Further, the more we spend in God’s presence, the more we will desire Him and want to be with Him fully. We will begin to experience a taste of heaven this side of the great beyond. If you are a Christian, you’ve had those times when your walk with the Lord was so sweet and so filled with His presence. It was during those times that God’s presence was your comfort, hope, and joy! The more we get to know the Lord here, the more we will not only be willing to let go of our life here, but looking with sweet anticipation in seeing our Lord Jesus!
Grace to you! Last week we began to look at the ominous topic of death. We’ve seen one of the main reasons we fear death is due to the unknowns surrounding it. But Jesus has died and rose again to tell us that He is with us always. It’s better to know Jesus who has conquered death than to know all the details surrounding death. This week we’ll look at another reason we fear death and how scripture speaks to it.
One of the great fears we have is everything we lose at death. We leave behind family, all that we worked for, future plans, and life as we know it. Socrates, the great philosopher, asked this question: “Must not all things at last be swallowed up in death?” He captured well our fear of losing everything in death. Sometimes we try to comfort ourselves by saying, “Well, I don’t mind dying. I just don’t want to die now. I think it will be easier to die at 100 years old!” But that isn’t the case. Even older people see the loss of things as they age. So again, we all face the loss of everything when death approaches. So is there any hope? What is the biblical perspective about this fear of losing everything in death?
We must understand that we can never die early and lose everything too soon. First, no one deserves to be alive due to their sin. “The payment for sin is death.” (Romans 6:23) The fact we live anytime at all is due to God’s amazing grace and mercy to us. So we can’t die early especially when we deserve to die right now for our sins. Second, God has already appointed the number of our days. Psalm 139:16 says, “Your eyes saw my unformed substance; in Your book were written, everyone of them, the days that were formed for me, when as yet there were none of them.” How can we die early when God not only has appointed the time, but also the way we die so we can glorify Him? (See John 21:19) The comfort is that death doesn’t have the say about my death – God does. He’s appointed it for me just like He has appointed life for me now. There is comfort in knowing that life and death don’t just happen to me, but my Redeemer is directing all phases of my life!
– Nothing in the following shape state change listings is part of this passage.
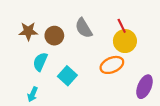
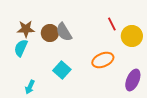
gray semicircle: (84, 28) -> (64, 32), moved
yellow circle: (125, 41) -> (132, 36), moved
cyan semicircle: (40, 62) -> (21, 48), moved

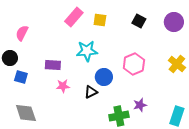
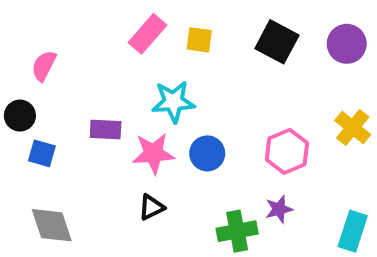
black square: (139, 21) -> (277, 42), size x1.5
pink hexagon: (134, 64) -> (287, 151), moved
pink star: (63, 86) -> (153, 153), moved, size x1.5
black triangle: (91, 92) -> (151, 207), moved

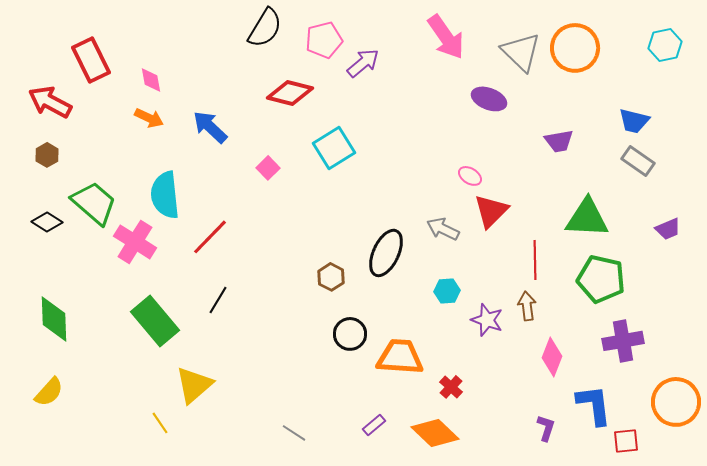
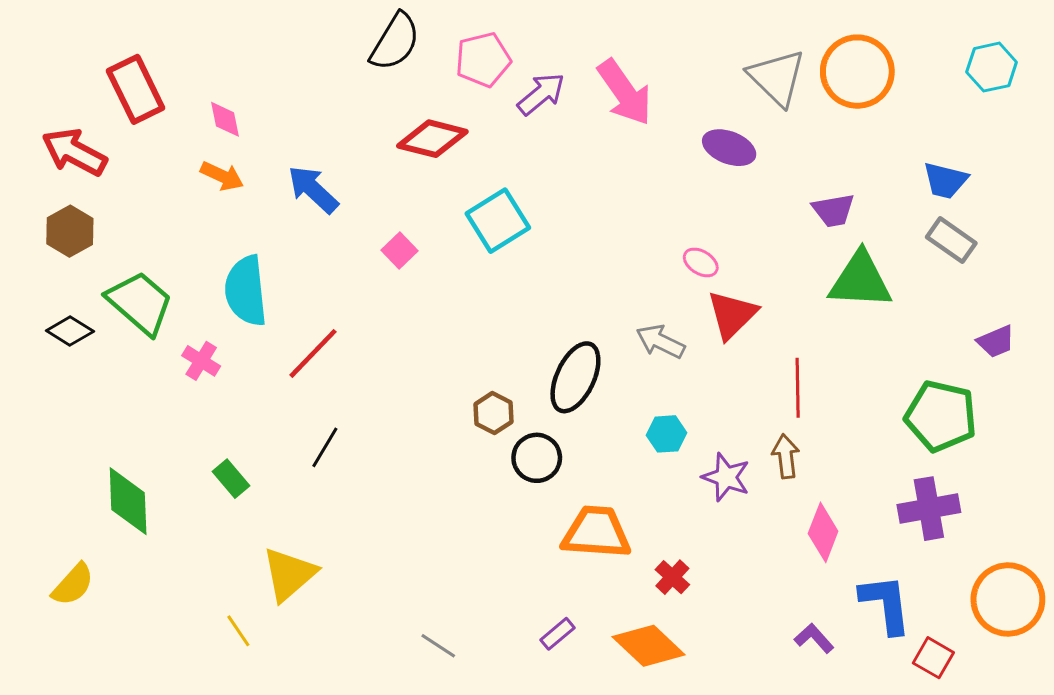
pink arrow: (446, 37) -> (625, 92), moved
brown hexagon: (47, 155) -> (70, 231), size x1.4
green triangle: (587, 218) -> (860, 280), moved
pink cross: (135, 242) -> (201, 361), size x0.6
green pentagon: (601, 279) -> (941, 416), moved
green diamond: (54, 319) -> (128, 501), moved
green rectangle: (155, 321) -> (231, 479), size x0.5
black circle: (350, 334) -> (537, 458), moved
purple L-shape: (546, 428) -> (814, 638), turned -60
red square: (626, 441) -> (933, 658), turned 36

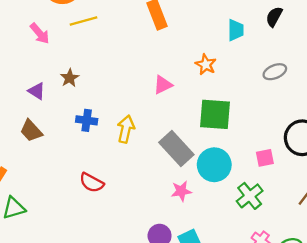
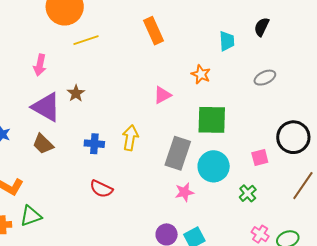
pink arrow: (40, 33) -> (40, 65), moved, turned 55
purple triangle: (37, 91) -> (46, 107), size x1.8
blue cross: (87, 120) -> (94, 144), moved
gray rectangle: (176, 149) -> (178, 153), turned 64
green cross: (250, 196) -> (248, 193), size x0.7

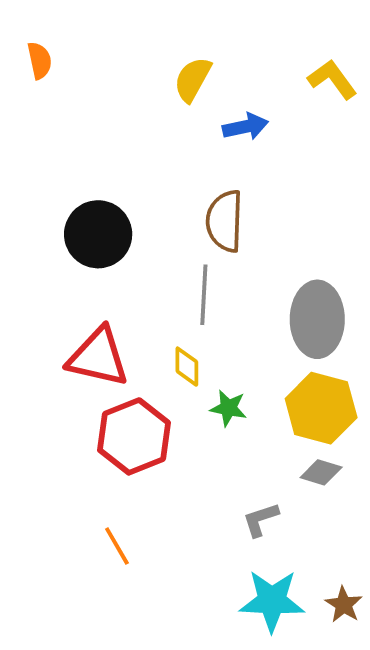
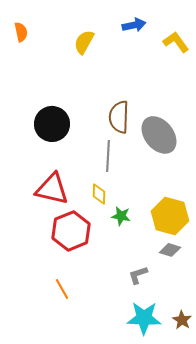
yellow semicircle: (193, 79) -> (84, 42), moved
blue arrow: (245, 127) -> (134, 25), moved
gray ellipse: (317, 319) -> (159, 135), moved, turned -39

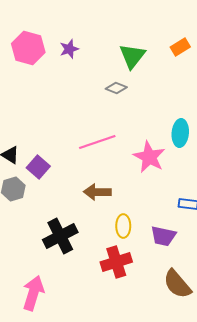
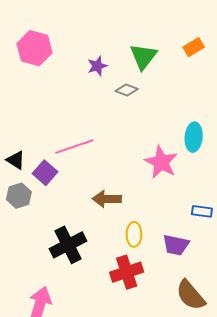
purple star: (69, 49) -> (97, 66), moved
pink line: (97, 142) -> (74, 147), moved

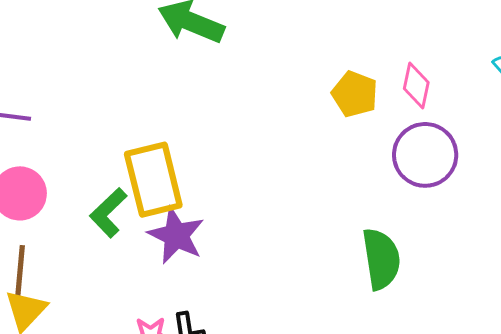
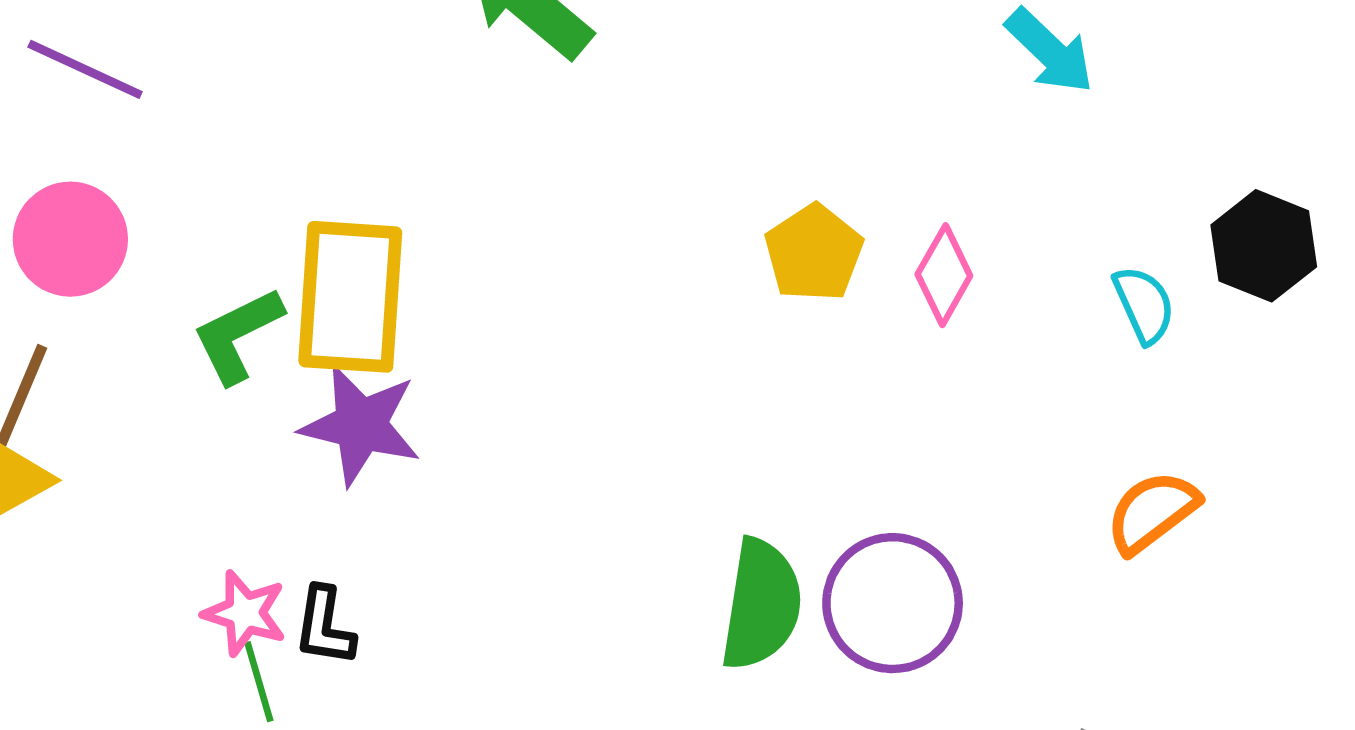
purple circle: (425, 155) -> (893, 603), moved
purple star: (176, 235) -> (361, 425), turned -30

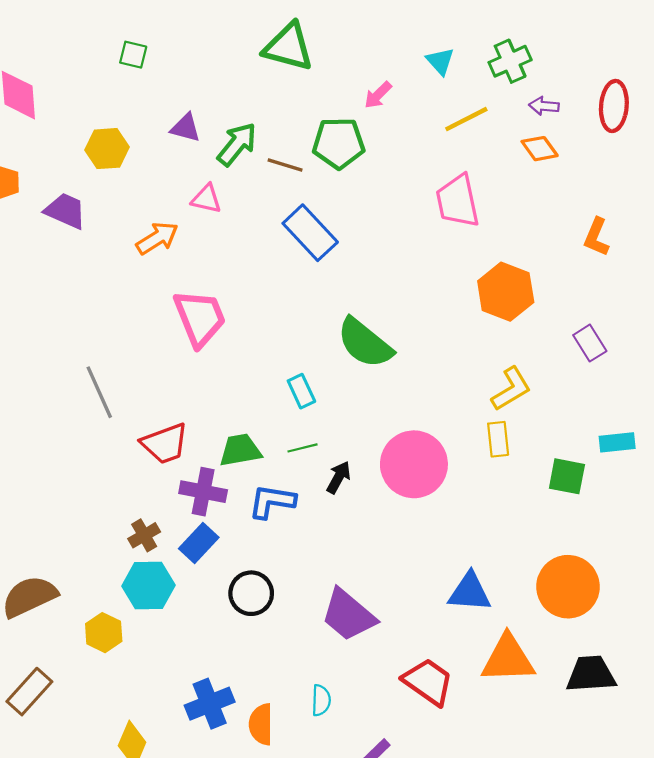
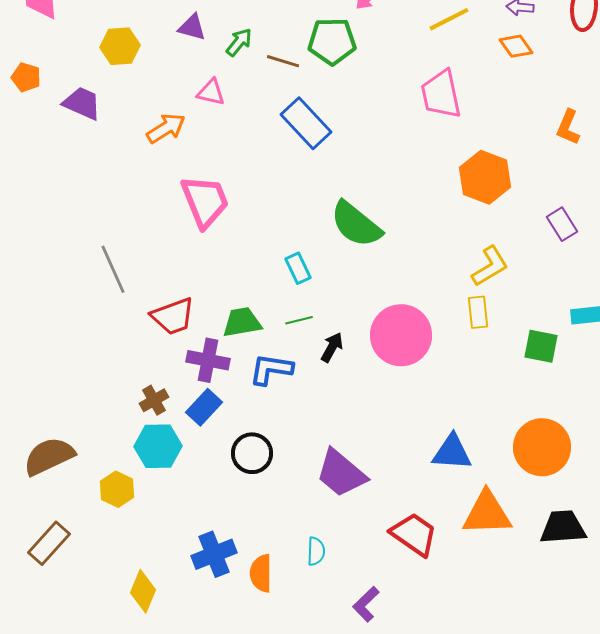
green arrow: (237, 144) -> (239, 42), size x0.7

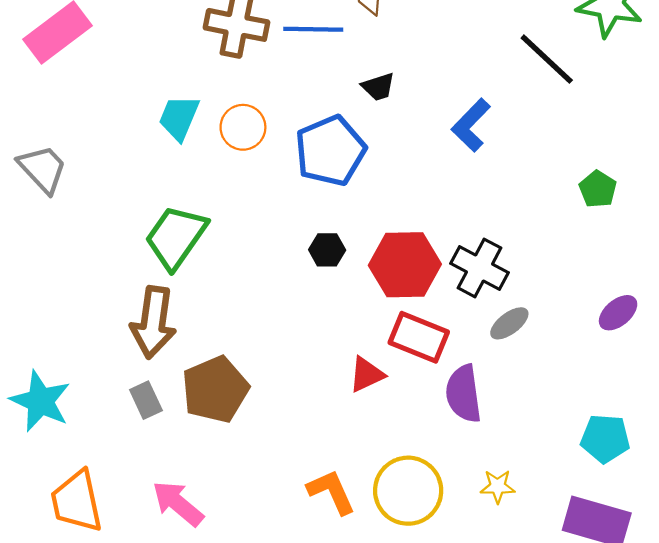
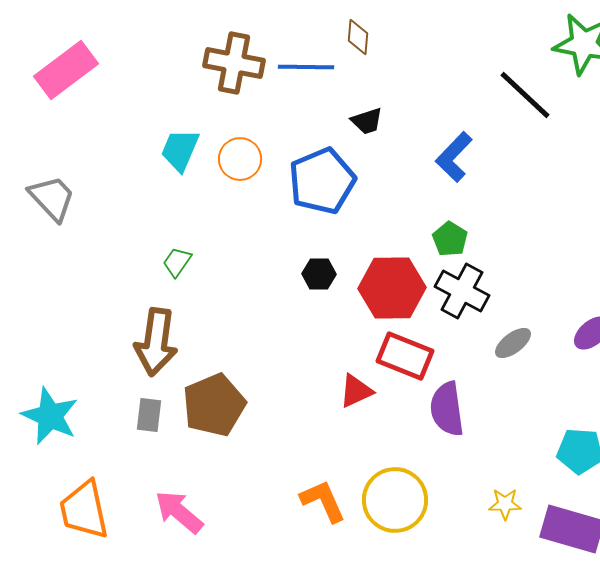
green pentagon: (598, 189) -> (450, 239), moved
green trapezoid: (176, 237) -> (177, 262), size x0.5
gray ellipse: (509, 323) -> (513, 343), moved
gray rectangle: (146, 400) -> (149, 415), turned 32
yellow star: (498, 486) -> (505, 504), moved

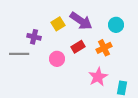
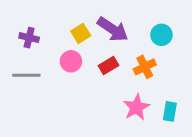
purple cross: (34, 37) -> (29, 38), moved
pink circle: (57, 59) -> (71, 61), moved
cyan rectangle: (122, 88) -> (170, 111), moved

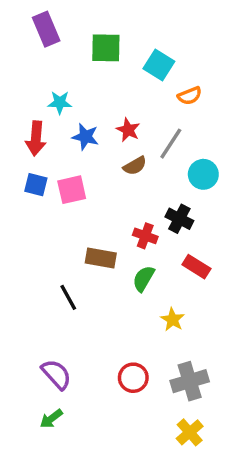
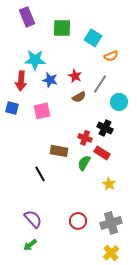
cyan star: (60, 103) -> (35, 60), size x1.5
blue square: (36, 185) -> (12, 108), moved
red rectangle: (196, 267) -> (102, 153), moved
yellow star: (173, 320) -> (109, 184), moved

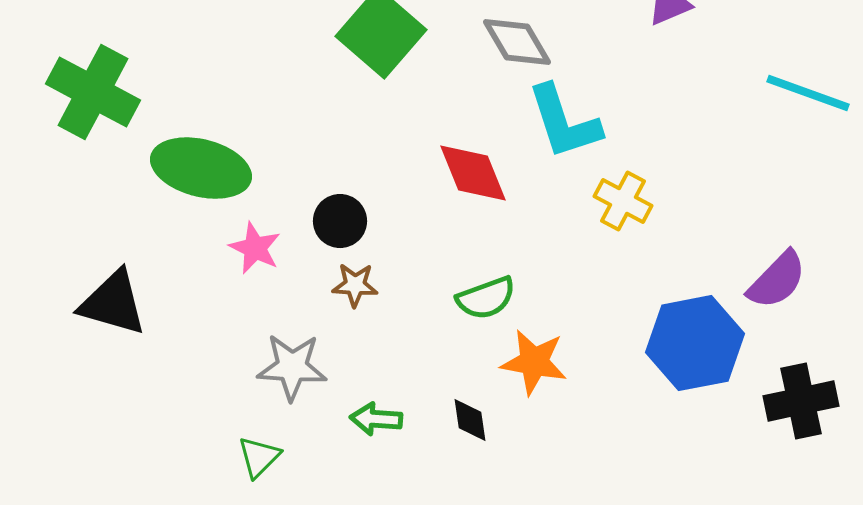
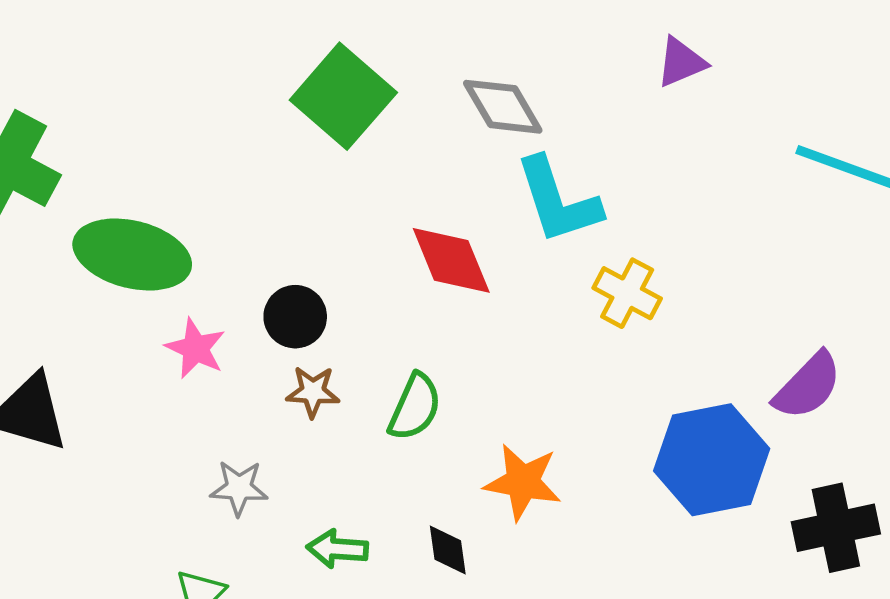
green semicircle: (486, 298) -> (415, 407), moved, turned -46
gray star: (292, 367) -> (239, 488), size x0.7

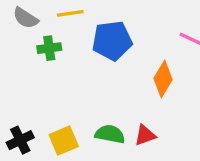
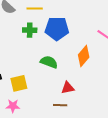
green cross: (49, 48) -> (30, 30), moved
green semicircle: (110, 134) -> (49, 62), moved

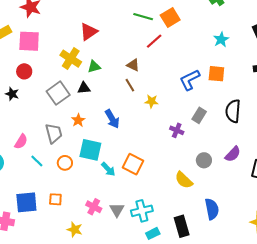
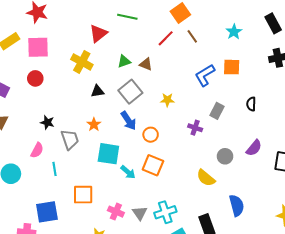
green line: (143, 17) -> (127, 17), moved
green triangle: (94, 67) -> (124, 61), moved
brown line: (130, 85) -> (192, 36), moved
gray square: (58, 93) -> (130, 92), moved
black star: (12, 94) -> (47, 122), moved
black semicircle: (233, 111) -> (251, 104), size x0.6
cyan line: (37, 161) -> (55, 169), turned 40
orange circle: (65, 163) -> (151, 135), moved
orange square: (55, 199) -> (83, 195), moved, size x1.5

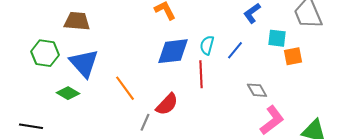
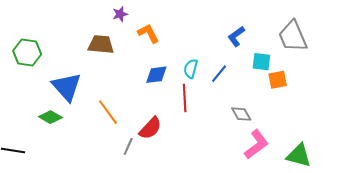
brown trapezoid: (77, 21) -> (101, 44), moved
blue diamond: (173, 51) -> (156, 75), size x0.7
green hexagon: (45, 53) -> (27, 53), moved

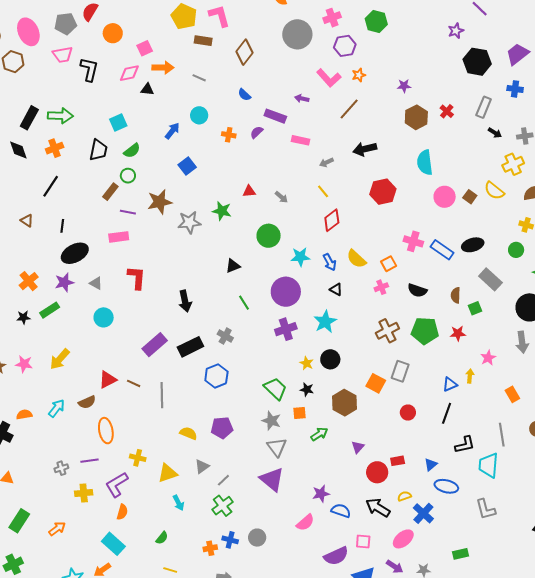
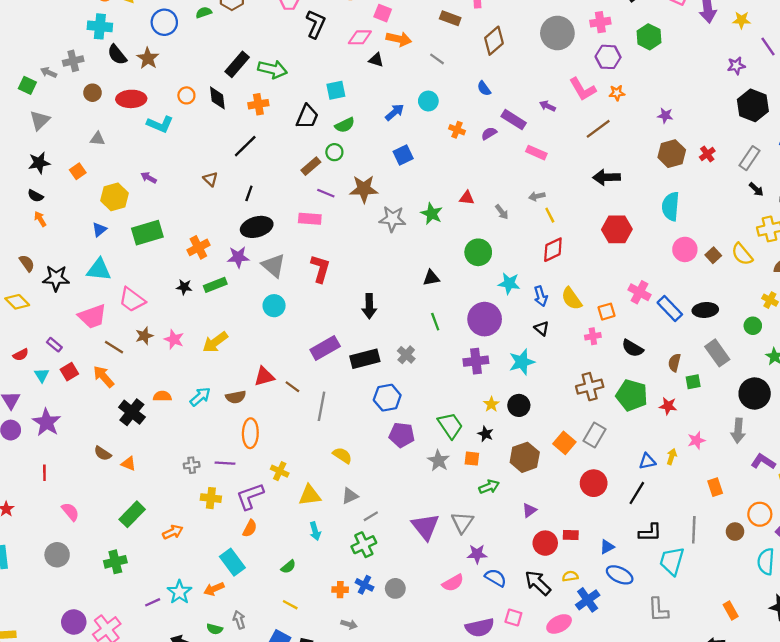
pink square: (145, 48) -> (383, 13), turned 35
gray arrow: (326, 162) -> (537, 196), moved
gray triangle: (96, 283) -> (273, 265), size x1.6
red circle: (408, 413) -> (594, 483), size x1.5
purple pentagon: (222, 428) -> (402, 435), moved
gray triangle: (277, 447) -> (462, 522), moved

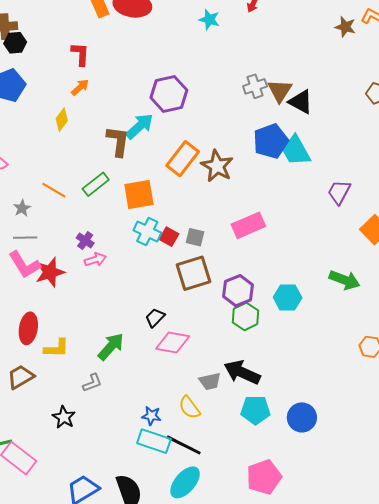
How do we combat the fear of losing everything? By investing in things that can’t be taken from us at death. Jesus said, “Do not lay up treasure on earth where moth and rust destroy and where thieves break in and steal. But lay up treasure in heaven.” (Matthew 6:20, 21) What we do for Christ counts now and forever. And we will be rewarded for our labors for Him. But living for anything else will be taken away by death. Live wisely, not foolishly! Live and die for Jesus!